**Objective:** Convert the lines below, from the first one through the line with "family: Bombycillidae", into a JSON list of strings with one string per line, including both ends and leaving out blank lines.
— begin Data rows —
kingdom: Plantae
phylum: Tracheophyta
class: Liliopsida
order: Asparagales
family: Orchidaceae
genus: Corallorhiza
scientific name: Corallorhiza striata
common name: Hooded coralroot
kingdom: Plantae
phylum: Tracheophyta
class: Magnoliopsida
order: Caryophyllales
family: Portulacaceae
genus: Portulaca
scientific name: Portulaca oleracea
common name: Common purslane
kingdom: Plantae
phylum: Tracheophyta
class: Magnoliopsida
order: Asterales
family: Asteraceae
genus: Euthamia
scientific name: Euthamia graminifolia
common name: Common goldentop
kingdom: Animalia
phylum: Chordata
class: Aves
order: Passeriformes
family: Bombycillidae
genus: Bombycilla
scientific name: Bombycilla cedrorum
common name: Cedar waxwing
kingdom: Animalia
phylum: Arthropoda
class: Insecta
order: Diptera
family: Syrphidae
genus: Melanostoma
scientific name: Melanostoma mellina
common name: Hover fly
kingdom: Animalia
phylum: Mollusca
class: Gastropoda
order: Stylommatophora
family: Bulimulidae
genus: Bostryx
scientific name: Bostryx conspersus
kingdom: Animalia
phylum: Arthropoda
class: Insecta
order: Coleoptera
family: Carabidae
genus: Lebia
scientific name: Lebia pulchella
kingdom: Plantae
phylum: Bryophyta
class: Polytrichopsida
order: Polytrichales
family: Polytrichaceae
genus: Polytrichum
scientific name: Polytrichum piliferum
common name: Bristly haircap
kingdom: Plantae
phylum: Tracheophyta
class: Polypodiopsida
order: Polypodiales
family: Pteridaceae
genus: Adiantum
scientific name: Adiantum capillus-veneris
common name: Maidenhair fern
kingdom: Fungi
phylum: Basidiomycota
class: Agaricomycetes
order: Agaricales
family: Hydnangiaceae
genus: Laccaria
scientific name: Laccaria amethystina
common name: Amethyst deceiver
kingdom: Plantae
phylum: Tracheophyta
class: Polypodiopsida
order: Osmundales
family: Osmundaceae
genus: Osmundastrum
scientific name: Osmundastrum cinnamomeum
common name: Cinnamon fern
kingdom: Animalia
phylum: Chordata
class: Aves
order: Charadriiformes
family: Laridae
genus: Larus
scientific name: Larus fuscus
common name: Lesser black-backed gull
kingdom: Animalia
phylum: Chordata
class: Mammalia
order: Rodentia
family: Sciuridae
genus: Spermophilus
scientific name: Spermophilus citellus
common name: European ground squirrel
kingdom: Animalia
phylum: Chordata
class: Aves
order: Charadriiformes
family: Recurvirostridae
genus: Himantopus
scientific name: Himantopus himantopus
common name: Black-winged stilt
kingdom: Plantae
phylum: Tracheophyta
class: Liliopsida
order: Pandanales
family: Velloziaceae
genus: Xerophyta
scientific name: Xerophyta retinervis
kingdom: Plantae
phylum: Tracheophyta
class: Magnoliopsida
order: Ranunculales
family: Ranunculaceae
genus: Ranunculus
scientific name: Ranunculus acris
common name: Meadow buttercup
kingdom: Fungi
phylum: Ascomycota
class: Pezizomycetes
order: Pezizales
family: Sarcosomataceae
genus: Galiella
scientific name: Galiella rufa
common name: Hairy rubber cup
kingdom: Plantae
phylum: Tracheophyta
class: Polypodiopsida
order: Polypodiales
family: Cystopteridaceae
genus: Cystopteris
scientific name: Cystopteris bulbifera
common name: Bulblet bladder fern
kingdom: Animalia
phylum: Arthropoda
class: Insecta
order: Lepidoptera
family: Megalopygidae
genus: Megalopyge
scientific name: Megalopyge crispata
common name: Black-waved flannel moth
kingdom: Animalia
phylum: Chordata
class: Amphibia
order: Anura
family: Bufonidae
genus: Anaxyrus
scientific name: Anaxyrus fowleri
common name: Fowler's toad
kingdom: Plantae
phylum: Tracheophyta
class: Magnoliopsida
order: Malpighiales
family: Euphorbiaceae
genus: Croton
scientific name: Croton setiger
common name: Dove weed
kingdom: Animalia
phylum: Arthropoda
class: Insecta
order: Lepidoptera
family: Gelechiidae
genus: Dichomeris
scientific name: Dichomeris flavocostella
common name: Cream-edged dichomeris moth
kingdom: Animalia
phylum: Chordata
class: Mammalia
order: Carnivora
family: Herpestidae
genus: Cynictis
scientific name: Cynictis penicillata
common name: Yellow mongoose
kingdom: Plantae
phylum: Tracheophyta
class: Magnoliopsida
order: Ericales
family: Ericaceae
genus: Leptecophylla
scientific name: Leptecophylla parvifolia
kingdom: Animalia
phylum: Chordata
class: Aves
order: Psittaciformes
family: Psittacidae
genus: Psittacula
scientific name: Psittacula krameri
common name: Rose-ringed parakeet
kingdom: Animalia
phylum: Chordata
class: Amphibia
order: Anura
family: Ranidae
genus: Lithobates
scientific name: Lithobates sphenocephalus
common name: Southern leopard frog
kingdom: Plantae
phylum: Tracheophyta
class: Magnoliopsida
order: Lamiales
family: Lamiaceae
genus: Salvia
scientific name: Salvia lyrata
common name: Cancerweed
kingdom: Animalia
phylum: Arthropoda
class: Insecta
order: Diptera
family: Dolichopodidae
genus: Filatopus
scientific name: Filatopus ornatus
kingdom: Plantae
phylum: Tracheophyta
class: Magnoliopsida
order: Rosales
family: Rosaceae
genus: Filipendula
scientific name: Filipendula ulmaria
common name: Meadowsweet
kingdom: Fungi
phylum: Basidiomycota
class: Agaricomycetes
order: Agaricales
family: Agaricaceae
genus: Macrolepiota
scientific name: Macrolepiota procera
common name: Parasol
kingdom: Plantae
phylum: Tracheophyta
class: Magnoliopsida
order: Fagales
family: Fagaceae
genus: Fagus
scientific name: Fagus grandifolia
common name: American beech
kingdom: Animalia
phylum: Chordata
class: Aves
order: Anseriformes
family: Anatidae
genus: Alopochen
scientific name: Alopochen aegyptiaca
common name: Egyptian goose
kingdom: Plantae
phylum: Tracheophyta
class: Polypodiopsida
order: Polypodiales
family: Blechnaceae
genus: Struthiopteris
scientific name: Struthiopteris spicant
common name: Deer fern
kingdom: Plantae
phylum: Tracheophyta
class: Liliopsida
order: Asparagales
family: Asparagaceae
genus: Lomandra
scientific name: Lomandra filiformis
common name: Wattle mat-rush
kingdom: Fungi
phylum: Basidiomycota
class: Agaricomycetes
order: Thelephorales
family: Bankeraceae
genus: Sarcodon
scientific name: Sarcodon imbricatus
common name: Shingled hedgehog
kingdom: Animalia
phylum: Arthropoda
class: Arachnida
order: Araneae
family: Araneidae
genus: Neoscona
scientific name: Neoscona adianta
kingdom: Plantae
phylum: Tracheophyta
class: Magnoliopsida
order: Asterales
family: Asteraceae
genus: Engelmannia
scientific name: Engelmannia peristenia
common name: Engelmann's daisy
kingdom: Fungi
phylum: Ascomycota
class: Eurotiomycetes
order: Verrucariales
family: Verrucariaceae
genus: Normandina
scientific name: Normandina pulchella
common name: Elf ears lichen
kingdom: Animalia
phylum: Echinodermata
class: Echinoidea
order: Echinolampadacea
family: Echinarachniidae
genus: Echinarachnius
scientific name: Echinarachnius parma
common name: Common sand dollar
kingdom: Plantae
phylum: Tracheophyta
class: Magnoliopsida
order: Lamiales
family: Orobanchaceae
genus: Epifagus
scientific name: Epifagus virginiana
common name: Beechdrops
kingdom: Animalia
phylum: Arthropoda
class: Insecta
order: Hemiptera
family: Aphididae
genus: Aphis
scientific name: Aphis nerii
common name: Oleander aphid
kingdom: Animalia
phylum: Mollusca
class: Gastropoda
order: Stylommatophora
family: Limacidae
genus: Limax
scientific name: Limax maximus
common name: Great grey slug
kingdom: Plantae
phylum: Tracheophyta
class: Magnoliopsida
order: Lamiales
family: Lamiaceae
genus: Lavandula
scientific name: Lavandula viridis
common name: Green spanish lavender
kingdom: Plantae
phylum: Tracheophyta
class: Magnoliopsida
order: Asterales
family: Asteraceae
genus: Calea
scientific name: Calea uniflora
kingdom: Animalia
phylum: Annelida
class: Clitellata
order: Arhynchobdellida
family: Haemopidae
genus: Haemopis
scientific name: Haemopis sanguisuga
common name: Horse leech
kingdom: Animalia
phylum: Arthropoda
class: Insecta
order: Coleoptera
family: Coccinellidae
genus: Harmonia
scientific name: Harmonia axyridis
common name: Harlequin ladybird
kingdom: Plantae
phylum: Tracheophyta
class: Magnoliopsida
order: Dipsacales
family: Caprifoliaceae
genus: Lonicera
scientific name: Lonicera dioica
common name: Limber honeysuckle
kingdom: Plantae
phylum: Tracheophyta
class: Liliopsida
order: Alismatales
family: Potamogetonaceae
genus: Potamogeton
— end Data rows —
**Result of the task:**
[
  "kingdom: Plantae",
  "phylum: Tracheophyta",
  "class: Liliopsida",
  "order: Asparagales",
  "family: Orchidaceae",
  "genus: Corallorhiza",
  "scientific name: Corallorhiza striata",
  "common name: Hooded coralroot",
  "kingdom: Plantae",
  "phylum: Tracheophyta",
  "class: Magnoliopsida",
  "order: Caryophyllales",
  "family: Portulacaceae",
  "genus: Portulaca",
  "scientific name: Portulaca oleracea",
  "common name: Common purslane",
  "kingdom: Plantae",
  "phylum: Tracheophyta",
  "class: Magnoliopsida",
  "order: Asterales",
  "family: Asteraceae",
  "genus: Euthamia",
  "scientific name: Euthamia graminifolia",
  "common name: Common goldentop",
  "kingdom: Animalia",
  "phylum: Chordata",
  "class: Aves",
  "order: Passeriformes",
  "family: Bombycillidae"
]